> [PROMPT] Could you repeat the text of this data with "Előző" swapped for "Previous" throughout, leaving everything else unchanged and omitting the pictures?
☆ ☆ ☆ ☆
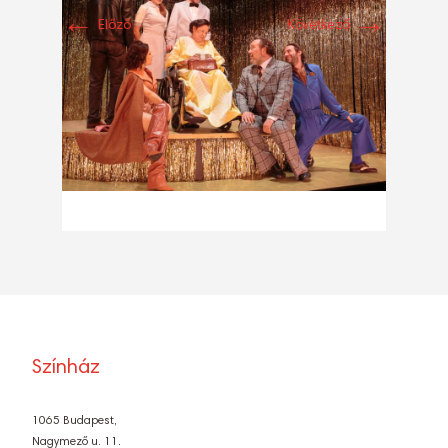
←
→
Előző
Következő
Színház
1065 Budapest,
Nagymező u. 11.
☆ ☆ ☆ ☆
> [OUTPUT OF THE EXERCISE]
←
→
Previous
Következő
Színház
1065 Budapest,
Nagymező u. 11.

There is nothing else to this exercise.